Michael Carmona performs a singular service in Pansy Division: Life in a Gay Rock Band, his astute examination of a successful queer beachhead launched in the commercially and erotically challenging precincts of punk rock by a plucky and still vastly underrated San Francisco band. Combining intimate, witty interviews with band members past and present, Carmona gets a unique 15-year perspective on a moment when queer musicians were able to engage the rock establishment on their terms, producing a singular body of work that stands up to comparison with that of earlier straight-boy punkers like The Ramones.

Carmona's access to the band's archives demonstrates how, as their lyrics got saucier and bolder, the band managed to make an evolution in their musicianship, stage-showmanship that allowed them to be one of the few queer music groups to make the leap from underground audacity to acceptance within the ranks of punk rock's upper echelon. As Carmona demonstrates, Pansy Division's great breakthrough occurred when they were selected to open on a mid-90s tour for the legendary band Green Day.
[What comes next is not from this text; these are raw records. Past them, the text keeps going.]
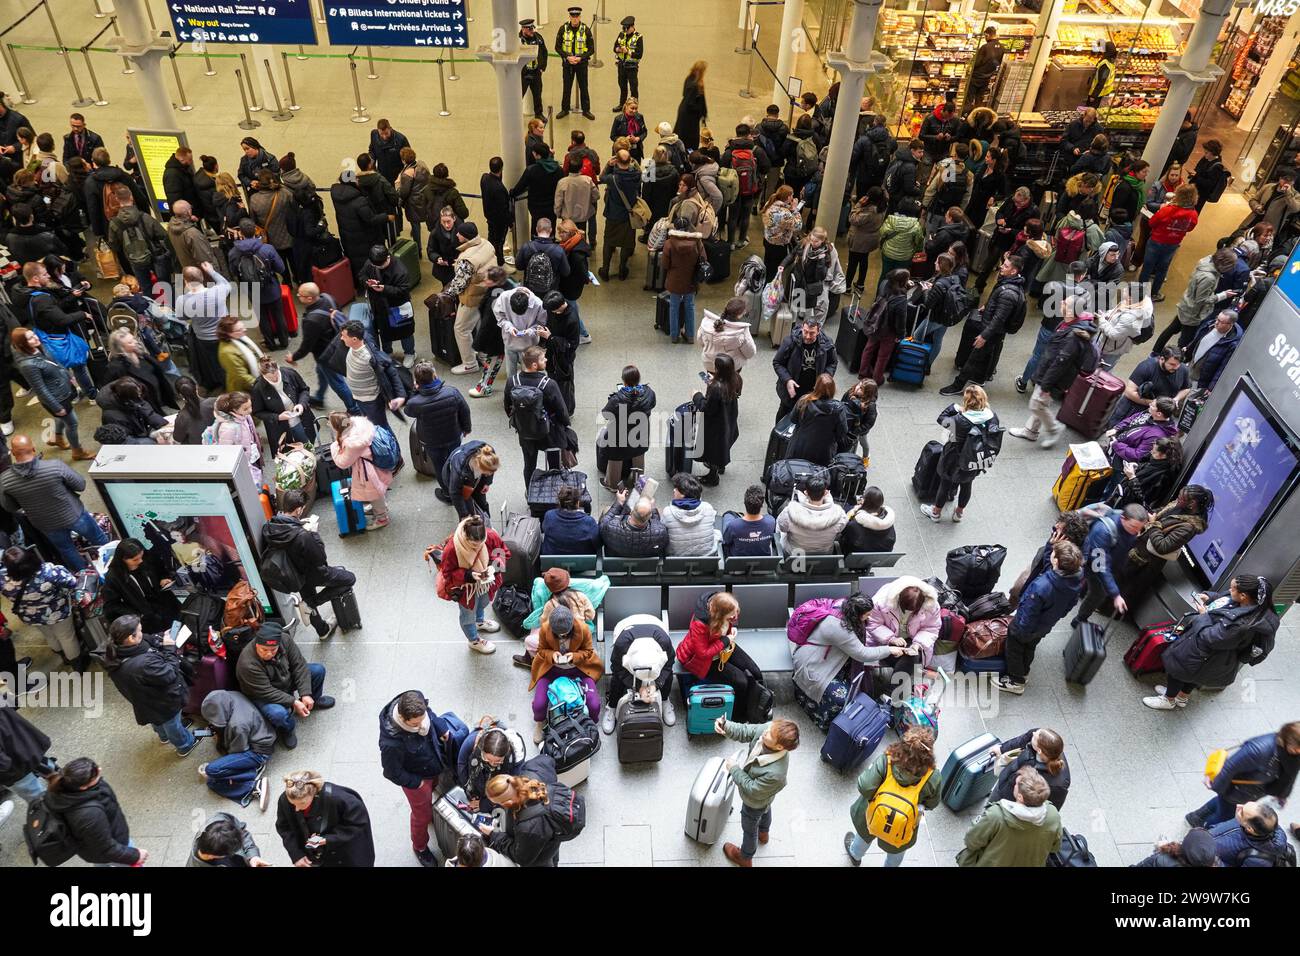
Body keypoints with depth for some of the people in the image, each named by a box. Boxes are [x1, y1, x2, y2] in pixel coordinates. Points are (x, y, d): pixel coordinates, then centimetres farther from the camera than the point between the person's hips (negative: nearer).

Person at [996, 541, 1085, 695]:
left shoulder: (1041, 587, -45)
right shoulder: (1077, 577, -25)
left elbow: (1028, 614, -30)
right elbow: (1071, 603, -4)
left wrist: (1019, 631, -12)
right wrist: (1057, 615, 14)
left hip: (1027, 626, -6)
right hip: (1047, 625, 6)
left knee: (1014, 649, 22)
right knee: (1030, 647, 32)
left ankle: (1016, 681, 41)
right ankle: (1023, 673, 54)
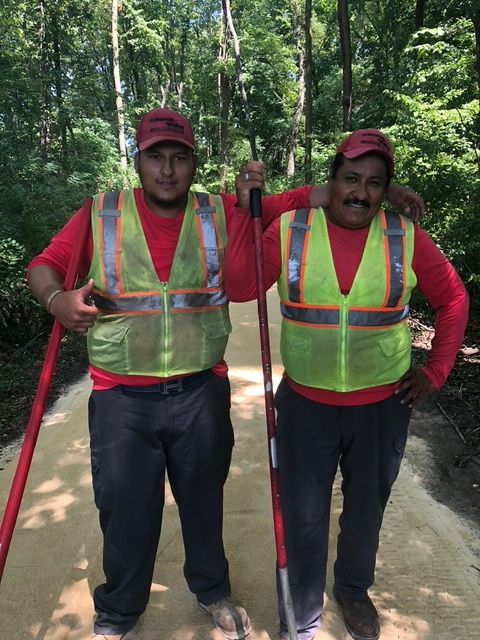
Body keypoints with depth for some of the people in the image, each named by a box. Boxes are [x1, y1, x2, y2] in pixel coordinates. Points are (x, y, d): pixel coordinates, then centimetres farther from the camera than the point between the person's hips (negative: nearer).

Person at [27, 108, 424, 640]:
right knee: (125, 510, 14)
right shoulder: (100, 214, -1)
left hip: (202, 393, 1)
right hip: (122, 400, -1)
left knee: (204, 499, 21)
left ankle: (212, 590, 50)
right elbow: (45, 267, 2)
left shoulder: (222, 213, -1)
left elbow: (300, 199, -1)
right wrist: (58, 300, -20)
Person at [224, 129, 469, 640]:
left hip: (382, 407, 2)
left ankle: (353, 591, 54)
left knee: (365, 516, 22)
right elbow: (239, 288, -14)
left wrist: (435, 371, 1)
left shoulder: (405, 237, -5)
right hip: (305, 404, -1)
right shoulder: (289, 229, -7)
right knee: (303, 520, 12)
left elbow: (453, 299, 6)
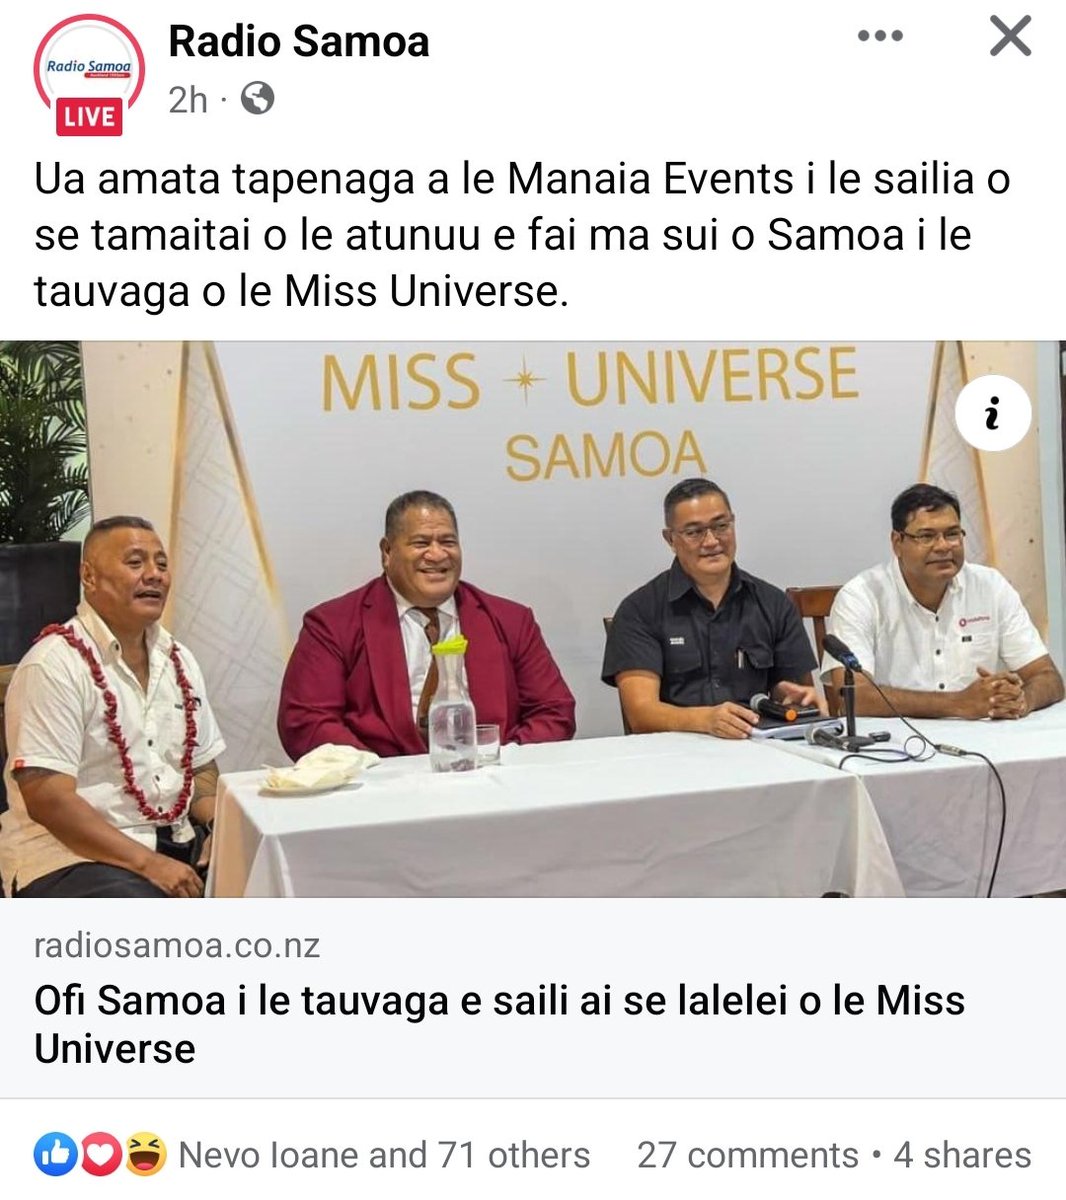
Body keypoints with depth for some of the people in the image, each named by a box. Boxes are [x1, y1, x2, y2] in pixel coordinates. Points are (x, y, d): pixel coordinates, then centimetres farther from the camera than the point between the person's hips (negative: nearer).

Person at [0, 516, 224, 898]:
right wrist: (147, 863, -22)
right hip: (72, 854, -7)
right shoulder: (54, 665, -12)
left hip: (177, 842, 7)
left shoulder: (179, 661, 11)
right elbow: (47, 799, -18)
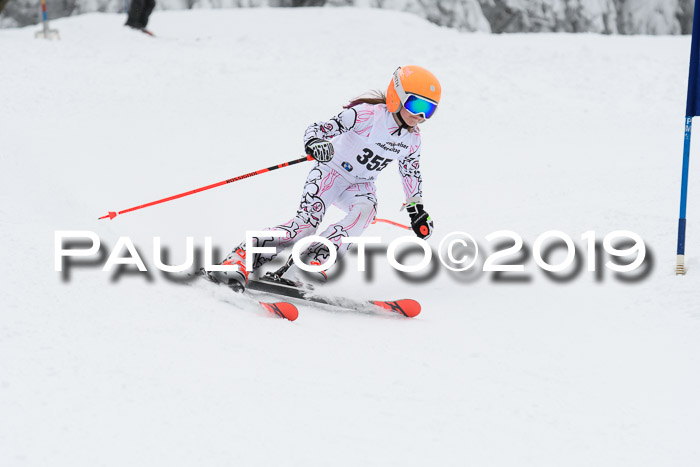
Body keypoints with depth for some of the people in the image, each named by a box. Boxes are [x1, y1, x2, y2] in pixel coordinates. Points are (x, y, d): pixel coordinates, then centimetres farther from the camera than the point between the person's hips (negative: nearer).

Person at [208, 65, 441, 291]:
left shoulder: (412, 140, -2)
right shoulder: (368, 114, -22)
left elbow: (411, 172, 18)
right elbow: (318, 128, -25)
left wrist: (417, 209, 20)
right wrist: (315, 143, -47)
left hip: (360, 185, 5)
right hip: (331, 170, -5)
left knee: (366, 210, -31)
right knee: (306, 221, -26)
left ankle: (314, 261, -40)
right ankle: (239, 260, -30)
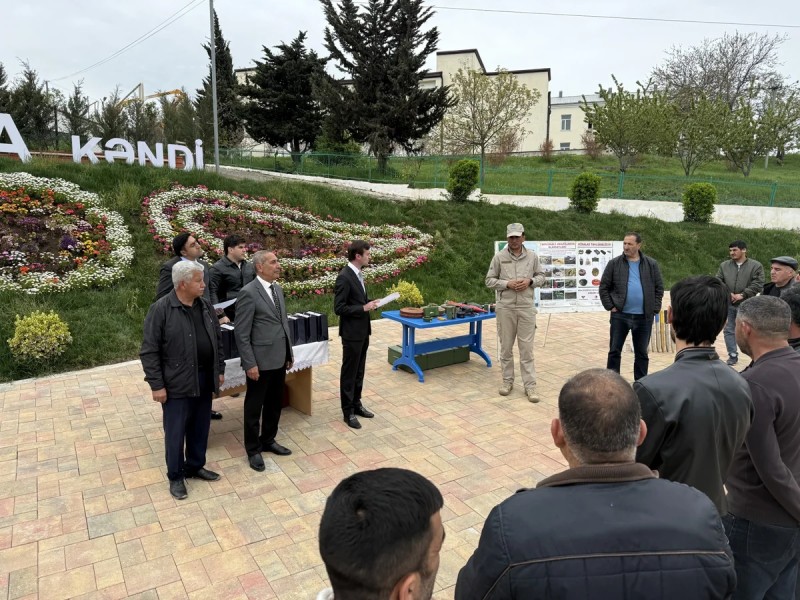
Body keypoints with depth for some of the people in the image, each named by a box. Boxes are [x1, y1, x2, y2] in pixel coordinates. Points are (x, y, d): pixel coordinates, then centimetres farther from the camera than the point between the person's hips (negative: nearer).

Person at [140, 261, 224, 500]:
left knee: (200, 428, 17)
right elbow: (149, 351, -13)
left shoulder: (206, 306, 3)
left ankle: (195, 466, 35)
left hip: (204, 379, 6)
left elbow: (217, 340, 13)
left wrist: (220, 370, 12)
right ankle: (175, 476, 24)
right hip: (177, 383, -5)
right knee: (176, 432, 7)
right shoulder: (161, 309, -15)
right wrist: (157, 385, -14)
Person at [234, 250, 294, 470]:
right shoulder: (248, 293, -16)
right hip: (261, 361, -7)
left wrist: (289, 353, 15)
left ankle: (268, 440, 37)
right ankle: (253, 449, 24)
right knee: (254, 406, 9)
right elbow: (241, 333, -16)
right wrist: (250, 364, -18)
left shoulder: (278, 289, 9)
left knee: (275, 404, 19)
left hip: (279, 359, 8)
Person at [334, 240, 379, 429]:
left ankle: (356, 404, 30)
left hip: (363, 330, 9)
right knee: (349, 372, 3)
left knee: (359, 371, 17)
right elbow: (339, 308, -22)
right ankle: (348, 411, 13)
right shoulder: (344, 277, -20)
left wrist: (370, 302, 3)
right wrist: (364, 308, -22)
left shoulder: (358, 274, 8)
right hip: (352, 332, -9)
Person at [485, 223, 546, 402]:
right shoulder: (499, 257, -1)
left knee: (526, 348, 2)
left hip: (526, 308, 0)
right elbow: (489, 280, 1)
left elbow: (541, 276, 12)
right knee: (506, 347, 9)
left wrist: (530, 281, -9)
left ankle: (530, 385, 7)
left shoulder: (532, 256, 3)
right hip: (505, 308, 0)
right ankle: (507, 381, 23)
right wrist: (507, 284, -14)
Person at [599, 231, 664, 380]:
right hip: (620, 315, -1)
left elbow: (659, 288, 8)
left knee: (642, 353, 12)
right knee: (614, 351, 4)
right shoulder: (614, 264, -1)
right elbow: (604, 287, 3)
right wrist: (610, 307, -5)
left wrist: (654, 309, -1)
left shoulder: (651, 264, 3)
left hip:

As band founder Jon Ginoli and longtime bassist Chris Freeman tell it, Green Day proved their own faithfulness to the punk credo by refusing to bump Pansy Division from their tour, even after pressure from uptight macho promoters.

A highlight of the film comes in excerpts from fabled shows where the lanky Freeman takes on some of the band's straight male hecklers. Carmona describes the irony of how Pansy Division's increasing visibility in the rock world, including MTV airplay for their videos, led to a slight downtick in the band's queer fan-base. A marvelous and very funny subplot charts the search for that elusive gay or gay-friendly competent drummer. This film combines edgy, defiant music, a perceptive look behind the corporate music machine, and a penetrating examination of the long journey to mainstream acceptance by the homo-core generation.

Features include a bonus DVD of live performance footage.